--- EXTRACTED MATERIAL Enclosed Below ---

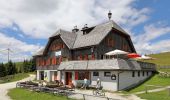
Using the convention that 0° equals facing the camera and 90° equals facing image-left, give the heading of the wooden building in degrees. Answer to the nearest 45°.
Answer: approximately 45°
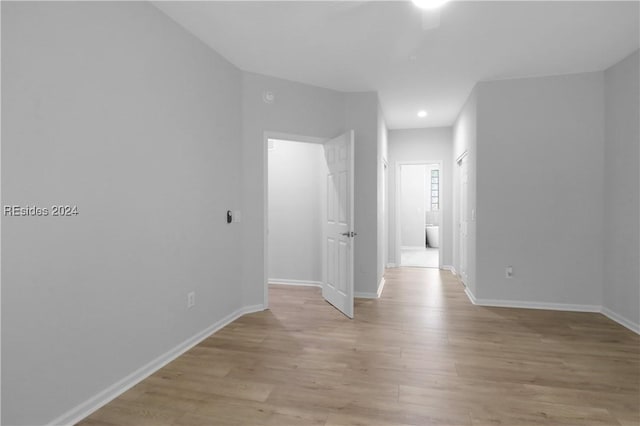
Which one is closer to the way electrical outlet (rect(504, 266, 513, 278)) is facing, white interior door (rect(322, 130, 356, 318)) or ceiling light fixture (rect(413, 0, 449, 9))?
the ceiling light fixture

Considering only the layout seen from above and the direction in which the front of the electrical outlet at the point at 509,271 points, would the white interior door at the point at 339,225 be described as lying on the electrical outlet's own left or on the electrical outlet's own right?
on the electrical outlet's own right

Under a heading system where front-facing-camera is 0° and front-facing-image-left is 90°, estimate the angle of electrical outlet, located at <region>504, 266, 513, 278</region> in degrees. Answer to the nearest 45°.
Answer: approximately 0°

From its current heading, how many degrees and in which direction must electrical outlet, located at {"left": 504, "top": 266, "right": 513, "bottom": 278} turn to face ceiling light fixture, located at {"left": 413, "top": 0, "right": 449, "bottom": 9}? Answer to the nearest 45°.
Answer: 0° — it already faces it

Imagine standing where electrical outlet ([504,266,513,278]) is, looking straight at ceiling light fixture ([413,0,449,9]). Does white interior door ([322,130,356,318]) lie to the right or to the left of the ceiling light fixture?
right
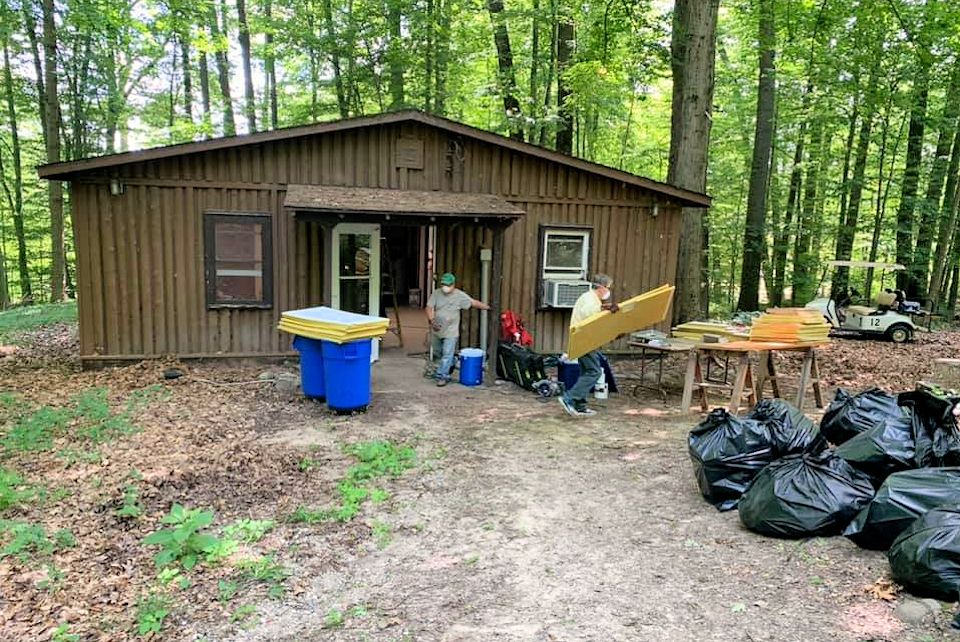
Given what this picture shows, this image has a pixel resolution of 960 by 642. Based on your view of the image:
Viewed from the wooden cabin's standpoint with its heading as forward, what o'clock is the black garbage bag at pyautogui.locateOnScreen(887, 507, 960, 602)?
The black garbage bag is roughly at 11 o'clock from the wooden cabin.

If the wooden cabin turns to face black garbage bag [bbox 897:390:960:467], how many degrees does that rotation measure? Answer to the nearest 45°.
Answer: approximately 45° to its left

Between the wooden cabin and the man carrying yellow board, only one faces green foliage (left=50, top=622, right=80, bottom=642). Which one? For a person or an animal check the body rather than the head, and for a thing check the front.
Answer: the wooden cabin

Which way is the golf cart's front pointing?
to the viewer's left

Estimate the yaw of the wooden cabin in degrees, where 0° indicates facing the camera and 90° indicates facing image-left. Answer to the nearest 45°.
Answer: approximately 0°

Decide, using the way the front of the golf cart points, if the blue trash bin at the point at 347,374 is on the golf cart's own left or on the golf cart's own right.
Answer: on the golf cart's own left
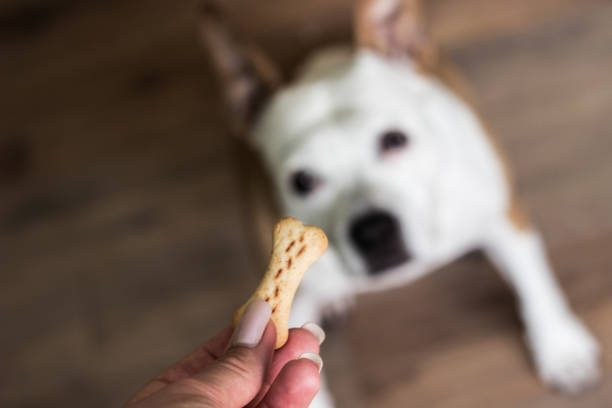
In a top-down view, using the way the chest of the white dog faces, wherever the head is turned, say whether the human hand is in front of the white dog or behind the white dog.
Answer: in front

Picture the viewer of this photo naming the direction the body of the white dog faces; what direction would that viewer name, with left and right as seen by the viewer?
facing the viewer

--- End of Enclosed EXTRACTED MATERIAL ---

WHAT THE EXERCISE ASKS: Write out each line exactly, from the one containing "Decide, using the" through the end of the entries, and skip the pictures.

TASK ANSWER:
Decide, using the way the front of the golf cart points, if the blue trash bin at the point at 347,374 is on the golf cart's own left or on the golf cart's own right.
Answer: on the golf cart's own left
In a top-down view, using the way the chest of the white dog faces, wherever the head is turned, say whether the human hand is in front of the white dog or behind the white dog.
Answer: in front

Picture the viewer of this photo naming the direction the body of the white dog faces; what direction would that viewer name, with left and right as seen by the viewer?
facing the viewer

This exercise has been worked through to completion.